Task material:
** Start **

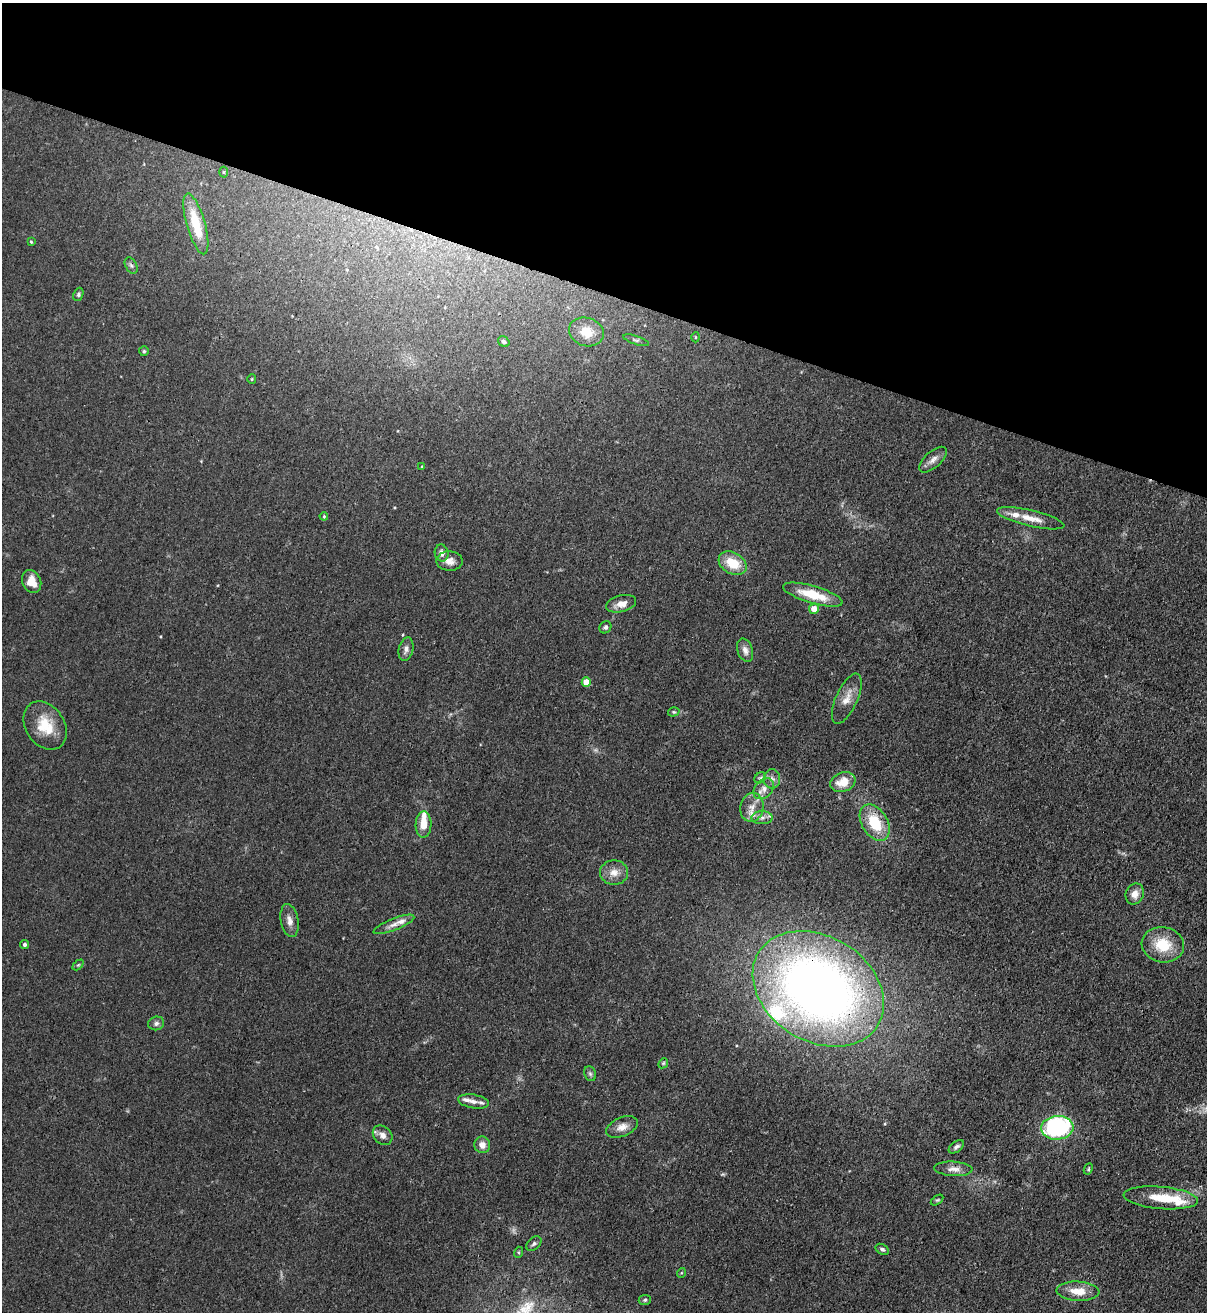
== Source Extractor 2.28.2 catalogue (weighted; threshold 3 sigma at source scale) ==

** End **
** Start **

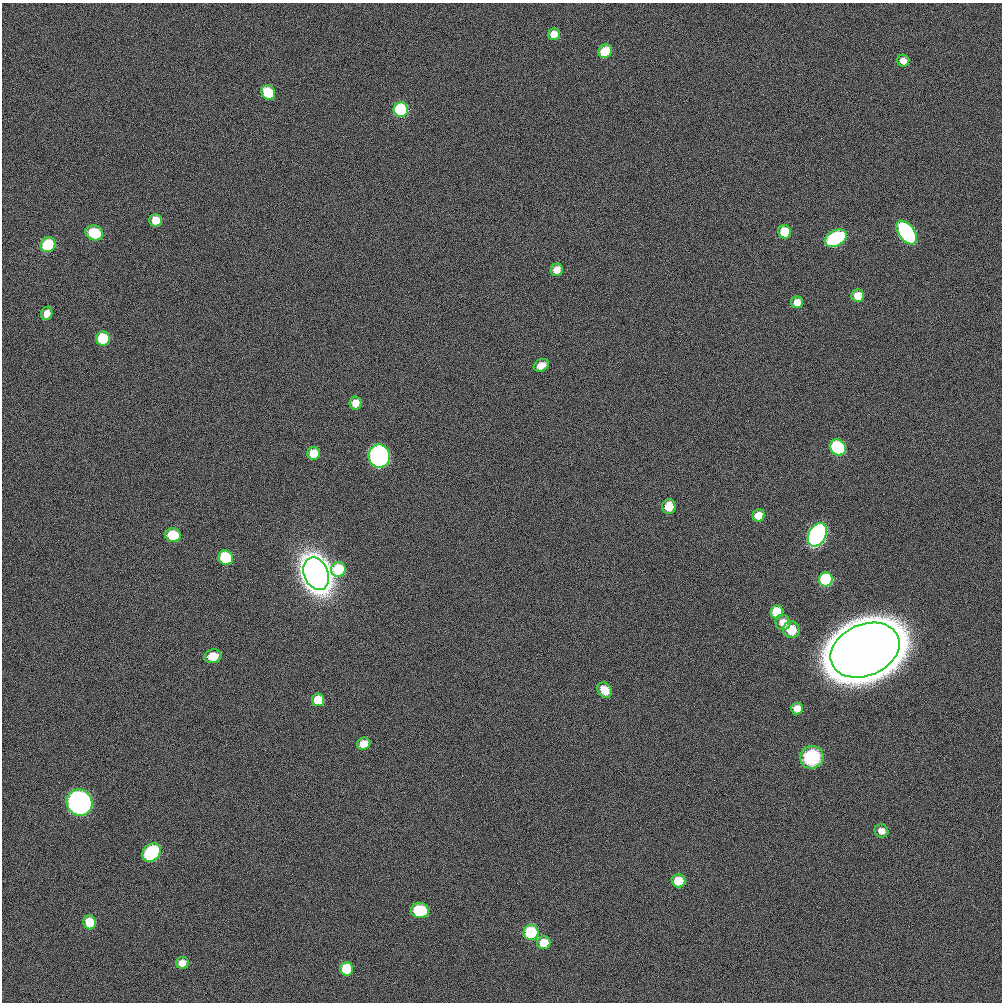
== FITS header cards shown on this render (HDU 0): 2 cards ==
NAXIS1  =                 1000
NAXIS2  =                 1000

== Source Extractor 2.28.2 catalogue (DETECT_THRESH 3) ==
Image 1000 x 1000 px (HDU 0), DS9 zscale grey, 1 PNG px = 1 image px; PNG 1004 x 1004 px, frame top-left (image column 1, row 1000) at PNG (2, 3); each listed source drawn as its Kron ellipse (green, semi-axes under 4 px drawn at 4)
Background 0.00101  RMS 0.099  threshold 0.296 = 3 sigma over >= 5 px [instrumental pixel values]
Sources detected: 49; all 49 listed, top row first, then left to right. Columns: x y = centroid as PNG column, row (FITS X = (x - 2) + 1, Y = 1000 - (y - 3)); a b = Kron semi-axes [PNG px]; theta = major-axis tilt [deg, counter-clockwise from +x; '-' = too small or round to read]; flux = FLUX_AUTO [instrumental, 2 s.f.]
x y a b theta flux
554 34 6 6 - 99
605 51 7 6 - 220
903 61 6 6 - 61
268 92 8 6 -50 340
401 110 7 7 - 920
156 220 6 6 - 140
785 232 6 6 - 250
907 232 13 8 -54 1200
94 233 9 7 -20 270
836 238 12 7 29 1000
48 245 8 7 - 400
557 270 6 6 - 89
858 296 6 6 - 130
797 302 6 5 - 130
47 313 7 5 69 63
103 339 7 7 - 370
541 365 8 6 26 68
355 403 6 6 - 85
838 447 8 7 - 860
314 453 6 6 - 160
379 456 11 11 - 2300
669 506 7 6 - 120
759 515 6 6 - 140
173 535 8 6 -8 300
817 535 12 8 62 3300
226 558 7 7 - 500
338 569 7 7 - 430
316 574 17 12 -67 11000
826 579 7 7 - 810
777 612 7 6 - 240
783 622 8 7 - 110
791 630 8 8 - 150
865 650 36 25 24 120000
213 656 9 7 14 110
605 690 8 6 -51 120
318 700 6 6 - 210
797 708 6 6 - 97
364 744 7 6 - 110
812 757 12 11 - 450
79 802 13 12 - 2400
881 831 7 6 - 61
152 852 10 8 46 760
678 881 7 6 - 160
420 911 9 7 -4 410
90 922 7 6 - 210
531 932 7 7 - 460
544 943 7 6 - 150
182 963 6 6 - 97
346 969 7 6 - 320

** End **

What the task requires: Reproduce the lines verbatim from the line containing "2.28.2 catalogue (DETECT_THRESH" up to and including the line containing "[instrumental pixel values]", and return only those lines.

Exercise output:
== Source Extractor 2.28.2 catalogue (DETECT_THRESH 3) ==
Image 1000 x 1000 px (HDU 0), DS9 zscale grey, 1 PNG px = 1 image px; PNG 1004 x 1004 px, frame top-left (image column 1, row 1000) at PNG (2, 3); each listed source drawn as its Kron ellipse (green, semi-axes under 4 px drawn at 4)
Background 0.00101  RMS 0.099  threshold 0.296 = 3 sigma over >= 5 px [instrumental pixel values]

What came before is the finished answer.